We take turns with the bottle of flowered water again. We clean our hands and our foreheads, our heads and our hair. The water smells sweet—lavender and rose petals and jasmine together makes a really nice perfume, mixed with the smell of sweet grass and the smell of the woods in early spring. We take a moment to think about what we want to ask the fire, what we want to ask the mountain, and all the ancestors and spirits here. Some of us need more resilience, some of us need peace of mind. Some of us just need to feel safe again.

Despite the heavy topics at hand and the trauma shared, we laugh during this part too. Bad jokes and innuendo. My comrade needs to pee but doesn’t feel like peeing in the woods.

I look into the fire, and think of the things I want or need. I think of boundaries I need respected or of forgiveness I don’t know how to summon. Then, on the spot, it comes to me that I just need to write again. Write like I used too. Write regardless of motivation and inspiration. Writing poetry, writing fiction, writing a journal, anything! I used to write because I needed to work things out in my mind, and then one day I wasn’t doing that anymore and I don’t know how to stop being so frozen. It’s like stage fright, insidious and pervasive. I am so tired of writer’s block, of this existential or imaginative paralysis. I am so tired of judging myself all the time and coming up short: I’m not a good enough writer. I’m not a good writer. I’m not good enough to write in French. I’ve been indoctrinated into English. I am not good at Spanish. I’m not good at languages. I’m not good at writing. Not good enough. Not good. Not good enough. Not—

We watch the fire burn down, taking away with it all this shit that’s burning us up inside. Let it burn out something else. I breathe in the wind.
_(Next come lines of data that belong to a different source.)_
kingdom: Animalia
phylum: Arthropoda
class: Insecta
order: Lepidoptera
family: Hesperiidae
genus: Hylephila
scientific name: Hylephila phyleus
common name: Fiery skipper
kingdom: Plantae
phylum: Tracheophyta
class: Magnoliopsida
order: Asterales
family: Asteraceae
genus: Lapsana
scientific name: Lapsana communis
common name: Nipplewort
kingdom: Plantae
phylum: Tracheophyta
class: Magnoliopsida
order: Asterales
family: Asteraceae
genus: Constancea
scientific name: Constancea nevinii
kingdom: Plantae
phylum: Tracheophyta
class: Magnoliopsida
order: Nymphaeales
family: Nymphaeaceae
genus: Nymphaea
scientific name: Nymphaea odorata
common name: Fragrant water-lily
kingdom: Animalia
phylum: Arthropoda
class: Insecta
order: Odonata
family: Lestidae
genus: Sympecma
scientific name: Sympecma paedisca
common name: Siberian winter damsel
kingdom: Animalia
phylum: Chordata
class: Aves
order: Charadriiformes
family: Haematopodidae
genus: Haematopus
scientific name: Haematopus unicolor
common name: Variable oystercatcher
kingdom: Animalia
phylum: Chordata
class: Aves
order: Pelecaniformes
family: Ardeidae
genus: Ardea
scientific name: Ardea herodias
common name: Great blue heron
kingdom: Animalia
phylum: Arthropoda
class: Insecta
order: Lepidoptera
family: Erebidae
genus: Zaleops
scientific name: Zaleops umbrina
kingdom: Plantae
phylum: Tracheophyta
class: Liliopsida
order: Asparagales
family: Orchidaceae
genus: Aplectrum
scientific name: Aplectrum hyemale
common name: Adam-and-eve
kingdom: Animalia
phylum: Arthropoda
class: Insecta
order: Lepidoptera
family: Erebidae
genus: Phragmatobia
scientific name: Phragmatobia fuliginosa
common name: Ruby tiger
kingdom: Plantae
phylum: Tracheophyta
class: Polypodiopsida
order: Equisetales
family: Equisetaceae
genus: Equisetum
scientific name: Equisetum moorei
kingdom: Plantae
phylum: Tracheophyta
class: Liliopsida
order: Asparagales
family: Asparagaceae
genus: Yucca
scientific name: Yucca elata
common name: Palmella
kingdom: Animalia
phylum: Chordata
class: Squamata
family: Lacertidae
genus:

The woodpecker is silent. I look for it, but believe it has gone.

We listen carefully to rustling just a little uphill from us. As the sun is properly setting now, I wonder if it isn’t a raccoon poking its nose out. It might even have baby raccoons. But the forest looks still, despite what our ears tell us.

We pour the rest of the flower water into the bucket, and watch as it mixes with the cooled ashes. The bucket is a cauldron now, a weird soup of endings and possibilities that smells of burnt lavender.

We tear up the earth with our hands, gently moving away larvae and worms, wet and squiggling and fresh. We don’t want to remove any roots from the forest floor, so we can’t dig too deeply, but eventually we bury the contents of the bucket away: ashes of plant matter and water. Buried just deep enough to decompose very quickly.

I get up, my hands covered in dirt, and raise my arms, stretching. The tremor in my leg is gone. My hand no longer shakes. We decide to bid our goodbyes and gratitude to the land and the mountain, the ancestors and any spirits who might be hanging nearby.

I particularly thank this earth we keep dumping our shit into, this earth that loves us anyway and keeps us alive despite our lack of compassion and care. The earth that keeps transforming and reinventing. Decomposition. Renewal. Sprouting.

Spring.

The earth swallows the fire.

We are this earth too. I’m tired of the scorched earth and desiccation in my heart. In my mind. Hopefully we can bury what this fire has consumed within us, pour cool and cleansing water over it, and something renewed might grow. Something a little sturdier. A little more loving. Something that can help chip away at this cycle of trauma and insecurity that has dug its claws into us.

The spell is done.

The bucket, empty now but fire-stained, henceforth carries the name: Comrade Bucket.